During a news conference at a chilly Tompkins Square Park in the East Village — a magnet for the city’s homeless population — de Blasio introduced Michael Jacobson a veteran of not only Giuliani’s administration but also those of mayors Edward Koch and David Dinkins.
He’s now charged with overseeing efforts to reach all of the homeless living on the city’s streets and determine how they got there.
Among Jacobson’s responsibilities will be directing a team of about 60 canvassers as they conduct a daily count of homeless people on every block from Canal Street to 145th Street and other locations they frequent, de Blasio said.
“We’re going to be able to track each person’s trajectory,” de Blasio said as Jacobson stood nearby.
Jacobson is director of the City University of New York Institute for State and Local Governance.
He has served as a probation commissioner and also worked in the city budget office.
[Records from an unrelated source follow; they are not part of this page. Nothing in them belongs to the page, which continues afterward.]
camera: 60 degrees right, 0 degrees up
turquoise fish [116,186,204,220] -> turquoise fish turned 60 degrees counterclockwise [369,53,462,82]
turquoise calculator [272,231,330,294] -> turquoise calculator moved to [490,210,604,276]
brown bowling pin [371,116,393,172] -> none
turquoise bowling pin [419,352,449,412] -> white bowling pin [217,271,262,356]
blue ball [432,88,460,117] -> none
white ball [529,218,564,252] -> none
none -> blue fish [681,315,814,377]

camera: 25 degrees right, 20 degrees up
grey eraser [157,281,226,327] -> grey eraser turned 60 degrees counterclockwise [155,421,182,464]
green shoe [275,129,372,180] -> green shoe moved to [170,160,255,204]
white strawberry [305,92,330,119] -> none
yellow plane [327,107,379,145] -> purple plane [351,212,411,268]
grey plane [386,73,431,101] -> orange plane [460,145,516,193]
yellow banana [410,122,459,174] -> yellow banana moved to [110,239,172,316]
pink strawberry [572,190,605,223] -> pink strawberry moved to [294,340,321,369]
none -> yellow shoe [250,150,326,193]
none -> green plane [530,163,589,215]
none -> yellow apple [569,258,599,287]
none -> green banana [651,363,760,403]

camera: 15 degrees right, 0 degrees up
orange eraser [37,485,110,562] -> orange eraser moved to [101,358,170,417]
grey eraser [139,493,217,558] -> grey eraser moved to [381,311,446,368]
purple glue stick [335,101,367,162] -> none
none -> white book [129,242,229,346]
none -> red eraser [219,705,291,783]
Jacobson shrugged off as “politics” past criticism by Rudy Giuliani of de Blasio’s handling of the growing number of homeless since he took office in 2014.
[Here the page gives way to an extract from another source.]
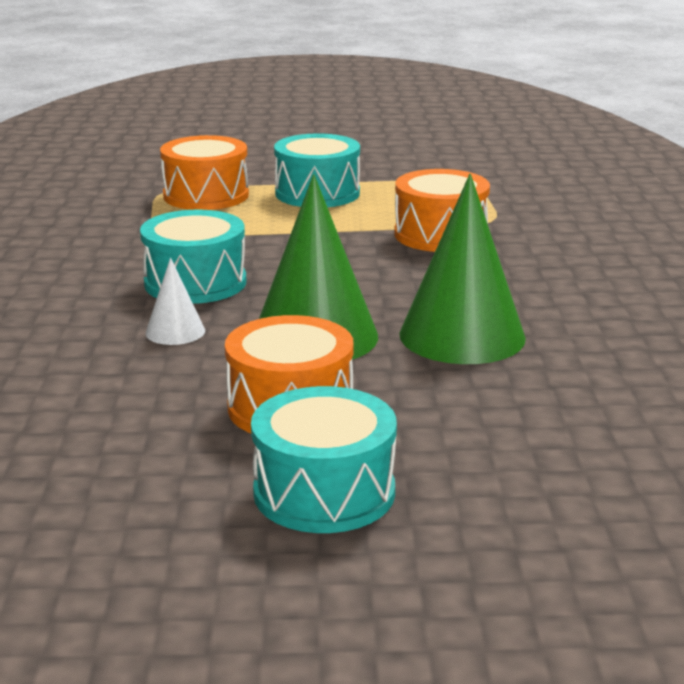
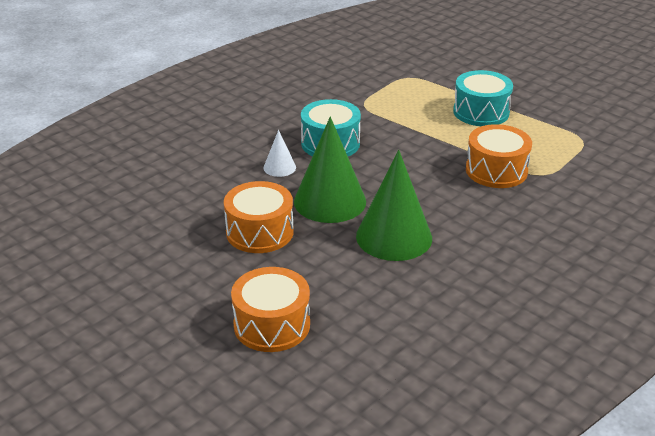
camera: 45 degrees right, 10 degrees up
orange drum [160,135,249,210] -> orange drum moved to [231,267,310,352]
turquoise drum [251,386,397,533] -> none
At the Tuesday news conference, two NYPD cops shooed away a homeless man named Jerry Foust who was watching the event.
De Blasio spokeswoman Aja Worthy-Davis later said officers cleared Foust from the park area because he was drinking an open container of alcohol.
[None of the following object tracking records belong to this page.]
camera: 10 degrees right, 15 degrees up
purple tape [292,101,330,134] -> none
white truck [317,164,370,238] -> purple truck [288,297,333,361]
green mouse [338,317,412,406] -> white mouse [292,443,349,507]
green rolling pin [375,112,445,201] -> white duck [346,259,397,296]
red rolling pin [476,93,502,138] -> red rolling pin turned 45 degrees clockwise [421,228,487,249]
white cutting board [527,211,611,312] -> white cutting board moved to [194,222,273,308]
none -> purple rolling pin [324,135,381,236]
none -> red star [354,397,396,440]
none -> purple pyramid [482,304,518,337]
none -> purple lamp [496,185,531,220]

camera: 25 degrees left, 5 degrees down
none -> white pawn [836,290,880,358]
“No enforcement action was taken against him,” Worthy-Davis said in an email, “and homeless outreach will follow-up with him to offer supportive services.”
The number of people living in homeless shelters — which excludes the estimated 3,000 or 4,000 on the street — was about 30,000 when Giuliani left office, rose steadily through Michael Bloomberg’s three terms as mayor and is now near the all-time high of more than 60,000 tallied in December, 2014, according to figures by the nonprofit Coalition for the Homeless.
Last year, de Blasio initially downplayed the homelessness problem as a tabloid-created exaggeration, but later came to acknowledge the situation as a crisis after criticism from his own police commissioner, William Bratton, and Gov. Andrew M. Cuomo.
As the park Tuesday, de Blasio, Jacobson and other officials stood in front of a blue “From Streets to Homes” city banner . Nearby, Chester Cattouse, 72, watched with skepticism.
Cattouse, an out-of-work carpenter who now lives on the street, said he’d been priced out of his one-bedroom apartment about five years ago on nearby East 10th Street.
“That’s what politicians do,” Cattouse said. “They promise things and they can’t deliver.”